Exercise materials —
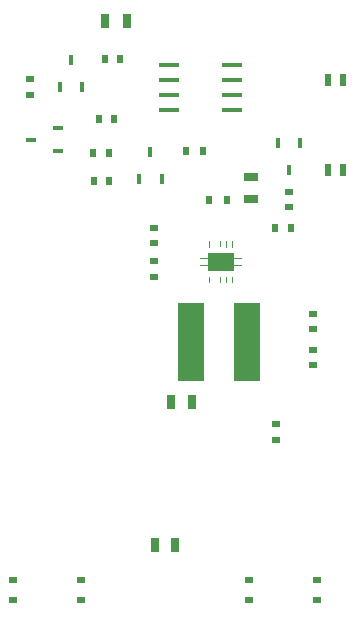
<source format=gbr>
G04 DipTrace 2.4.0.2*
%INTopPaste.gbr*%
%MOMM*%
%ADD52R,0.56X1.07*%
%ADD54R,0.85X0.45*%
%ADD56R,0.8X0.5*%
%ADD58R,2.3X6.6*%
%ADD60R,1.8X0.4*%
%ADD64R,0.65X1.2*%
%ADD66R,0.45X0.85*%
%ADD68R,0.6X0.7*%
%ADD70R,1.2X0.75*%
%ADD76R,0.75X1.2*%
%ADD78R,0.7X0.6*%
%FSLAX53Y53*%
G04*
G71*
G90*
G75*
G01*
%LNTopPaste*%
%LPD*%
D78*
X70058Y77728D3*
Y76428D3*
D76*
X61906Y59946D3*
X60056D3*
D70*
X66855Y77120D3*
Y78970D3*
D76*
X54499Y92175D3*
X56349D3*
D68*
X64819Y77093D3*
X63319D3*
X61326Y81220D3*
X62826D3*
D66*
X50689Y86618D3*
X52589D3*
X51639Y88918D3*
D64*
X60455Y47880D3*
X58705D3*
D66*
X71047Y81897D3*
X69147D3*
X70097Y79597D3*
G36*
X64859Y73070D2*
X64853Y73041D1*
X64843Y73028D1*
X64837Y73024D1*
X64819Y73021D1*
X64801Y73025D1*
X64795Y73028D1*
X64785Y73041D1*
X64779Y73070D1*
Y73544D1*
X64859D1*
Y73070D1*
G37*
G36*
X64359D2*
X64353Y73041D1*
X64343Y73028D1*
X64337Y73024D1*
X64319Y73021D1*
X64301Y73025D1*
X64295Y73028D1*
X64285Y73041D1*
X64279Y73070D1*
Y73544D1*
X64359D1*
Y73070D1*
G37*
G36*
X63859D2*
X63853Y73041D1*
X63843Y73028D1*
X63837Y73024D1*
X63819Y73021D1*
X63801Y73025D1*
X63795Y73028D1*
X63785Y73041D1*
X63779Y73070D1*
Y73544D1*
X63859D1*
Y73070D1*
G37*
G36*
X63359D2*
X63353Y73041D1*
X63343Y73028D1*
X63337Y73024D1*
X63319Y73021D1*
X63301Y73025D1*
X63295Y73028D1*
X63285Y73041D1*
X63279Y73070D1*
Y73544D1*
X63359D1*
Y73070D1*
G37*
G36*
X63279Y70495D2*
X63286Y70524D1*
X63295Y70536D1*
X63302Y70540D1*
X63319Y70543D1*
X63337Y70540D1*
X63343Y70536D1*
X63353Y70524D1*
X63359Y70495D1*
Y70020D1*
X63279D1*
Y70495D1*
G37*
G36*
X63779D2*
X63786Y70524D1*
X63795Y70536D1*
X63802Y70540D1*
X63819Y70543D1*
X63837Y70540D1*
X63843Y70536D1*
X63853Y70524D1*
X63859Y70495D1*
Y70020D1*
X63779D1*
Y70495D1*
G37*
G36*
X64279D2*
X64286Y70524D1*
X64295Y70536D1*
X64302Y70540D1*
X64319Y70543D1*
X64337Y70540D1*
X64343Y70536D1*
X64353Y70524D1*
X64359Y70495D1*
Y70020D1*
X64279D1*
Y70495D1*
G37*
G36*
X64779D2*
X64786Y70524D1*
X64795Y70536D1*
X64802Y70540D1*
X64819Y70543D1*
X64837Y70540D1*
X64843Y70536D1*
X64853Y70524D1*
X64859Y70495D1*
Y70020D1*
X64779D1*
Y70495D1*
G37*
G36*
X65279D2*
X65286Y70524D1*
X65295Y70536D1*
X65302Y70540D1*
X65319Y70543D1*
X65337Y70540D1*
X65343Y70536D1*
X65353Y70524D1*
X65359Y70495D1*
Y70020D1*
X65279D1*
Y70495D1*
G37*
G36*
X65419Y72532D2*
X63219D1*
Y72127D1*
X62519D1*
Y72047D1*
X63219D1*
Y71567D1*
X62519D1*
Y71487D1*
X63219D1*
Y71082D1*
X65419D1*
Y71487D1*
X66119D1*
Y71567D1*
X65419D1*
Y72047D1*
X66119D1*
Y72127D1*
X65419D1*
Y72532D1*
G37*
G36*
X65359Y73070D2*
X65353Y73041D1*
X65343Y73028D1*
X65337Y73024D1*
X65319Y73021D1*
X65301Y73025D1*
X65295Y73028D1*
X65285Y73041D1*
X65279Y73070D1*
Y73544D1*
X65359D1*
Y73070D1*
G37*
D60*
X65296Y84713D3*
Y85983D3*
Y87253D3*
Y88523D3*
X59896D3*
Y87253D3*
Y85983D3*
Y84713D3*
D58*
X61803Y65026D3*
X66565D3*
D66*
X57399Y78803D3*
X59299D3*
X58349Y81103D3*
D78*
X72123Y64391D3*
Y63091D3*
Y67408D3*
Y66108D3*
D68*
X54008Y83904D3*
X55308D3*
X54499Y89000D3*
X55799D3*
X54832Y78695D3*
X53532D3*
D78*
X68947Y58070D3*
Y56770D3*
D68*
X70230Y74655D3*
X68930D3*
D56*
X66730Y44911D3*
Y43211D3*
X72430Y44911D3*
Y43211D3*
X46730Y44863D3*
Y43163D3*
X52430Y44863D3*
Y43163D3*
D54*
X50530Y81220D3*
Y83120D3*
X48230Y82170D3*
D78*
X48149Y85983D3*
Y87283D3*
D68*
X54817Y81062D3*
X53517D3*
D52*
X73393Y79633D3*
X74663D3*
Y87253D3*
X73393D3*
D78*
X58627Y71854D3*
Y70554D3*
X58643Y73426D3*
Y74726D3*
M02*

</source>
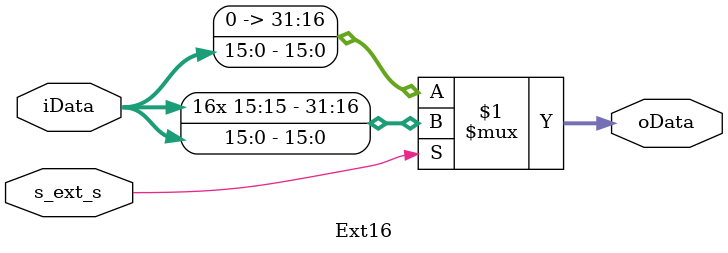
<source format=v>
`timescale 1ns / 1ps


module Ext16(
    input [15:0] iData,
    input s_ext_s,
    output [31:0] oData
    );
    assign oData = s_ext_s?{{16{iData[15]}},iData}:{16'b0, iData};
endmodule

</source>
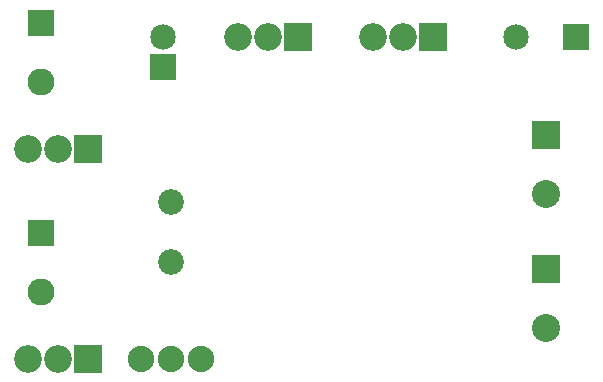
<source format=gts>
G04 MADE WITH FRITZING*
G04 WWW.FRITZING.ORG*
G04 DOUBLE SIDED*
G04 HOLES PLATED*
G04 CONTOUR ON CENTER OF CONTOUR VECTOR*
%ASAXBY*%
%FSLAX23Y23*%
%MOIN*%
%OFA0B0*%
%SFA1.0B1.0*%
%ADD10C,0.090000*%
%ADD11C,0.093307*%
%ADD12C,0.092000*%
%ADD13C,0.085000*%
%ADD14C,0.088000*%
%ADD15C,0.085433*%
%ADD16R,0.090000X0.090000*%
%ADD17R,0.093307X0.093307*%
%ADD18R,0.092000X0.092000*%
%ADD19R,0.085000X0.085000*%
%LNMASK1*%
G90*
G70*
G54D10*
X231Y1286D03*
X231Y1089D03*
X231Y586D03*
X231Y389D03*
G54D11*
X1914Y912D03*
X1914Y715D03*
X1914Y465D03*
X1914Y268D03*
G54D12*
X1539Y1240D03*
X1439Y1240D03*
X1339Y1240D03*
X1089Y1240D03*
X989Y1240D03*
X889Y1240D03*
G54D13*
X2014Y1240D03*
X1814Y1240D03*
X639Y1140D03*
X639Y1240D03*
G54D12*
X389Y865D03*
X289Y865D03*
X189Y865D03*
X389Y165D03*
X289Y165D03*
X189Y165D03*
G54D14*
X564Y165D03*
X664Y165D03*
X764Y165D03*
G54D15*
X664Y490D03*
X664Y690D03*
G54D16*
X231Y1286D03*
X231Y586D03*
G54D17*
X1914Y912D03*
X1914Y465D03*
G54D18*
X1539Y1240D03*
X1089Y1240D03*
G54D19*
X2014Y1240D03*
X639Y1140D03*
G54D18*
X389Y865D03*
X389Y165D03*
G04 End of Mask1*
M02*
</source>
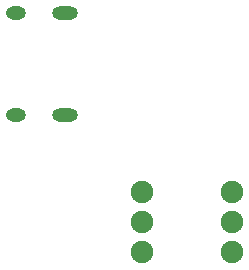
<source format=gbs>
G04*
G04 #@! TF.GenerationSoftware,Altium Limited,Altium Designer,22.6.1 (34)*
G04*
G04 Layer_Color=16711935*
%FSLAX44Y44*%
%MOMM*%
G71*
G04*
G04 #@! TF.SameCoordinates,64BB26C1-36A9-42FA-8A83-9A0FAFC5C5BC*
G04*
G04*
G04 #@! TF.FilePolarity,Negative*
G04*
G01*
G75*
%ADD38O,1.9016X1.9016*%
%ADD39C,0.1016*%
%ADD40O,2.2016X1.1016*%
%ADD41O,1.7016X1.1016*%
D38*
X210100Y30600D02*
D03*
Y56000D02*
D03*
Y81400D02*
D03*
X133900Y56000D02*
D03*
Y81400D02*
D03*
Y30600D02*
D03*
D39*
X63860Y161100D02*
D03*
Y218900D02*
D03*
D40*
X68860Y146800D02*
D03*
X68860Y233200D02*
D03*
D41*
X27360Y233200D02*
D03*
Y146800D02*
D03*
M02*

</source>
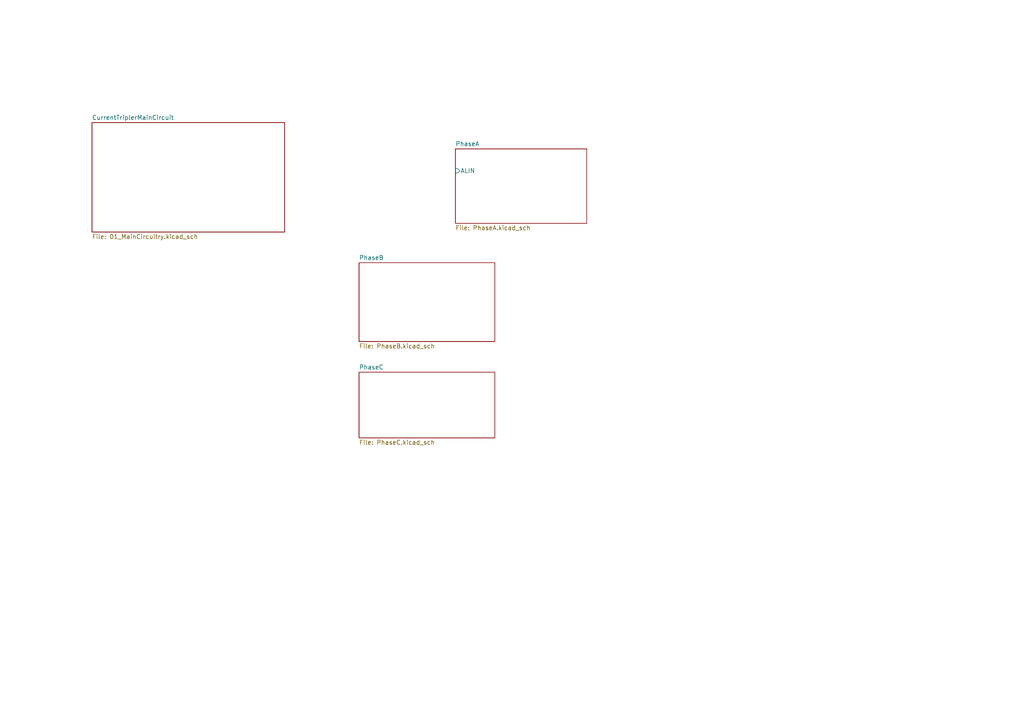
<source format=kicad_sch>
(kicad_sch
	(version 20250114)
	(generator "eeschema")
	(generator_version "9.0")
	(uuid "eaeaab39-7712-4bb8-8f1a-3ddca096a313")
	(paper "A4")
	(lib_symbols)
	(sheet
		(at 104.14 76.2)
		(size 39.37 22.86)
		(exclude_from_sim no)
		(in_bom yes)
		(on_board yes)
		(dnp no)
		(fields_autoplaced yes)
		(stroke
			(width 0.1524)
			(type solid)
		)
		(fill
			(color 0 0 0 0.0000)
		)
		(uuid "38207c69-c215-4b2c-b7d5-da06f0b7f4d9")
		(property "Sheetname" "PhaseB"
			(at 104.14 75.4884 0)
			(effects
				(font
					(size 1.27 1.27)
				)
				(justify left bottom)
			)
		)
		(property "Sheetfile" "PhaseB.kicad_sch"
			(at 104.14 99.6446 0)
			(effects
				(font
					(size 1.27 1.27)
				)
				(justify left top)
			)
		)
		(instances
			(project "BachelorCurrentTripler"
				(path "/eaeaab39-7712-4bb8-8f1a-3ddca096a313"
					(page "4")
				)
			)
		)
	)
	(sheet
		(at 132.08 43.18)
		(size 38.1 21.59)
		(exclude_from_sim no)
		(in_bom yes)
		(on_board yes)
		(dnp no)
		(fields_autoplaced yes)
		(stroke
			(width 0.1524)
			(type solid)
		)
		(fill
			(color 0 0 0 0.0000)
		)
		(uuid "599aab1d-92e3-47b4-80e6-e5f9d8661647")
		(property "Sheetname" "PhaseA"
			(at 132.08 42.4684 0)
			(effects
				(font
					(size 1.27 1.27)
				)
				(justify left bottom)
			)
		)
		(property "Sheetfile" "PhaseA.kicad_sch"
			(at 132.08 65.3546 0)
			(effects
				(font
					(size 1.27 1.27)
				)
				(justify left top)
			)
		)
		(pin "ALIN" input
			(at 132.08 49.53 180)
			(uuid "74120537-967a-479e-b045-45cb3d563df3")
			(effects
				(font
					(size 1.27 1.27)
				)
				(justify left)
			)
		)
		(instances
			(project "BachelorCurrentTripler"
				(path "/eaeaab39-7712-4bb8-8f1a-3ddca096a313"
					(page "3")
				)
			)
		)
	)
	(sheet
		(at 104.14 107.95)
		(size 39.37 19.05)
		(exclude_from_sim no)
		(in_bom yes)
		(on_board yes)
		(dnp no)
		(fields_autoplaced yes)
		(stroke
			(width 0.1524)
			(type solid)
		)
		(fill
			(color 0 0 0 0.0000)
		)
		(uuid "e15448a1-9fe5-4d83-bce5-dd9a3d978182")
		(property "Sheetname" "PhaseC"
			(at 104.14 107.2384 0)
			(effects
				(font
					(size 1.27 1.27)
				)
				(justify left bottom)
			)
		)
		(property "Sheetfile" "PhaseC.kicad_sch"
			(at 104.14 127.5846 0)
			(effects
				(font
					(size 1.27 1.27)
				)
				(justify left top)
			)
		)
		(instances
			(project "BachelorCurrentTripler"
				(path "/eaeaab39-7712-4bb8-8f1a-3ddca096a313"
					(page "5")
				)
			)
		)
	)
	(sheet
		(at 26.67 35.56)
		(size 55.88 31.75)
		(exclude_from_sim no)
		(in_bom yes)
		(on_board yes)
		(dnp no)
		(fields_autoplaced yes)
		(stroke
			(width 0.1524)
			(type solid)
		)
		(fill
			(color 0 0 0 0.0000)
		)
		(uuid "e39cac19-8597-4e40-9e6f-88d9f4803cf9")
		(property "Sheetname" "CurrentTriplerMainCircuit"
			(at 26.67 34.8484 0)
			(effects
				(font
					(size 1.27 1.27)
				)
				(justify left bottom)
			)
		)
		(property "Sheetfile" "01_MainCircuitry.kicad_sch"
			(at 26.67 67.8946 0)
			(effects
				(font
					(size 1.27 1.27)
				)
				(justify left top)
			)
		)
		(instances
			(project "BachelorCurrentTripler"
				(path "/eaeaab39-7712-4bb8-8f1a-3ddca096a313"
					(page "2")
				)
			)
		)
	)
	(sheet_instances
		(path "/"
			(page "1")
		)
	)
	(embedded_fonts no)
)

</source>
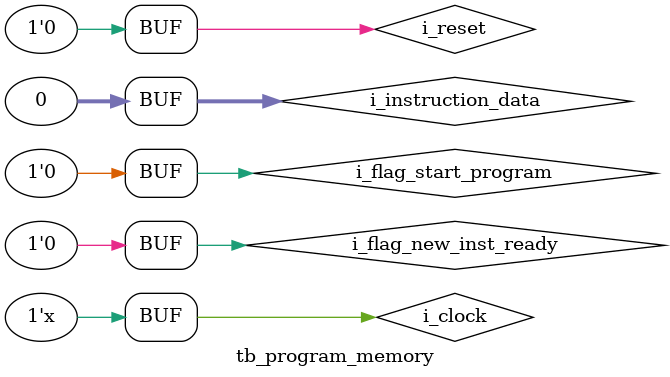
<source format=v>
`timescale 1ns / 1ps


module tb_program_memory(

    );
    
    reg  i_clock, i_reset;
    reg [31:0] i_pc;
    
    reg [31:0] i_instruction_data;
    reg i_flag_new_inst_ready,i_flag_start_program;
    wire [31:0] o_pc;


program_memory my_memory(
    .i_clk(i_clock),
    .i_reset(i_reset),
    .i_pc(o_pc),
    .i_instruction_data(i_instruction_data),
    .i_flag_new_inst_ready(i_flag_new_inst_ready),
    .i_flag_start_program(i_flag_start_program)
);

pc my_pc(
    .i_clk(i_clock),
    .i_reset(i_reset),
    .i_flag_start_program(i_flag_start_program),
    .o_pc(o_pc)
);


always #500 i_clock = ~i_clock;


initial begin
    //ARRANCA TODO
    i_clock = 0;
    #1000
    i_reset = 1; 
    #1000
    i_reset = 0;
    
/************************************************************************************
                              ESTE TEST BENCH FUNCIONA PARA EL MODULO PROGRAM
                              MEMORY. SE ENVIAN DOS INSTRUCCIONES, Y LUEGO EL 
                              HALT.
                              LUEGO, ARRANCA EL PROGRAMA Y SE INCREMENTA EL VALOR
                              DEL PC. 
                              A LA SALIDA DE LA MEMORIA DE INSTRUCCIONES SE VEN
                              LAS INSTRUCCIONES CORRESPONDIENTES. 
*************************************************************************************/
    //MANDO TRES INSTRUCCIONES Y EL HALT
//    i_flag_new_inst_ready=1;
//    #1000
//    i_flag_new_inst_ready=0;
//    //#2000
//    i_instruction_data=8'b00000001;
//    #2000
//    i_flag_new_inst_ready=1;
//    #1000
//    i_flag_new_inst_ready=0;
//   // #2000
//    i_instruction_data=8'b00001111;
    
//    #2000
//    i_flag_new_inst_ready=1;
//    #1000
//    i_flag_new_inst_ready=0;
//    i_instruction_data=8'b00000000;
    
//        //ARRANCO EL PROGRAMA
//    #2000
//    i_flag_start_program=1;
//    #1000
//    i_flag_start_program=0;
    
//    i_pc=9'b000000000;
    
//   #2000
////    i_flag_start_program=1;
////    #1000
////    i_flag_start_program=0;
    
//    i_pc=9'b000001000;
//    #2000
//    i_pc=9'b000010000;

/************************************************************************************
                              FIN DEL TEST BENCH PARA EL PROGRAM MEMORY
*************************************************************************************/

  
    
    
    //    //MANDO TRES INSTRUCCIONES Y EL HALT
    i_flag_new_inst_ready=1;
    #1000
    i_flag_new_inst_ready=0;
    //#2000
    i_instruction_data=32'b00000001000000010000000100000001;
    #2000
    i_flag_new_inst_ready=1;
    #1000
    i_flag_new_inst_ready=0;
   // #2000
    i_instruction_data=32'b00001111;
    
    #2000
    i_flag_new_inst_ready=1;
    #1000
    i_flag_new_inst_ready=0;
   // #2000
    i_instruction_data=32'b10101010;
    
    #2000
    i_flag_new_inst_ready=1;
    #1000
    i_flag_new_inst_ready=0;
    i_instruction_data=32'b00000000;
    
//        //ARRANCO EL PROGRAMA
    #2000
    i_flag_start_program=1;
   #1000
    i_flag_start_program=0;
    
//    i_pc=9'b000000000;
    
//   #2000
////    i_flag_start_program=1;
////    #1000
////    i_flag_start_program=0;
    
//    i_pc=9'b000001000;
//    #2000
//    i_pc=9'b000010000;
    
    
    
    
    
    
    

end
endmodule

</source>
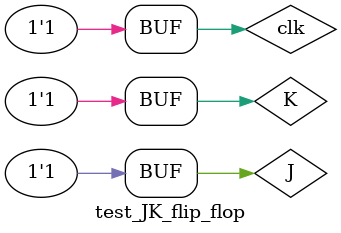
<source format=v>

module JK_flip_flop(output reg Q, Q_b, input J, K, clk);
	always @(posedge clk)
		case({J,K})
			2'b00: begin Q<=Q; Q_b<=Q_b; end
			2'b01: begin Q<=0; Q_b<=1; end
			2'b10: begin Q<=1; Q_b<=0; end
			2'b11: begin Q<=!Q; Q_b<=!Q_b; end
		endcase
endmodule

// test bench code

module test_JK_flip_flop();
	wire Q,Q_b;
	reg J,K,clk;
	JK_flip_flop G(Q,Q_b,J,K,clk);
	initial
		begin
		J=0;K=1;clk=0;
		#100 clk=1;
		#100 clk=0;J=0;K=0;
       	        #100 J=1;K=1;
		#100 clk=1;J=1;K=0;
		#100 clk=0;
		#100 J=1;K=1;
		#100 clk=1;
		#100 clk=1;J=0;K=1;
		#100 clk=1;J=1;K=1;
	end
endmodule
</source>
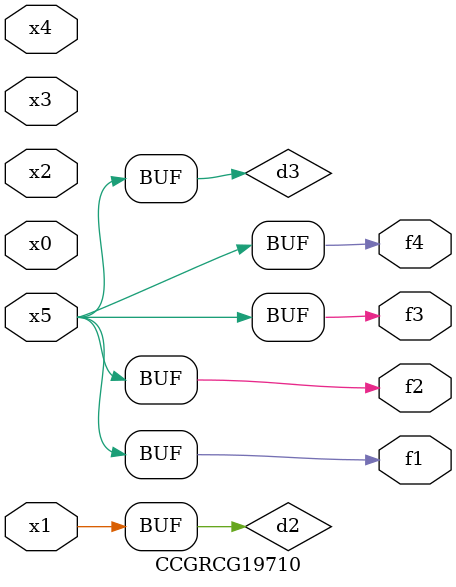
<source format=v>
module CCGRCG19710(
	input x0, x1, x2, x3, x4, x5,
	output f1, f2, f3, f4
);

	wire d1, d2, d3;

	not (d1, x5);
	or (d2, x1);
	xnor (d3, d1);
	assign f1 = d3;
	assign f2 = d3;
	assign f3 = d3;
	assign f4 = d3;
endmodule

</source>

Your instructions —
As the answer, set down only the lines from the data above between the one holding "X63837Y73024D1*" and the one holding "X63302Y70540D1*", inclusive, exactly as they read.

Finished task —
X63837Y73024D1*
X63819Y73021D1*
X63801Y73025D1*
X63795Y73028D1*
X63785Y73041D1*
X63779Y73070D1*
Y73544D1*
X63859D1*
Y73070D1*
G37*
G36*
X63359D2*
X63353Y73041D1*
X63343Y73028D1*
X63337Y73024D1*
X63319Y73021D1*
X63301Y73025D1*
X63295Y73028D1*
X63285Y73041D1*
X63279Y73070D1*
Y73544D1*
X63359D1*
Y73070D1*
G37*
G36*
X63279Y70495D2*
X63286Y70524D1*
X63295Y70536D1*
X63302Y70540D1*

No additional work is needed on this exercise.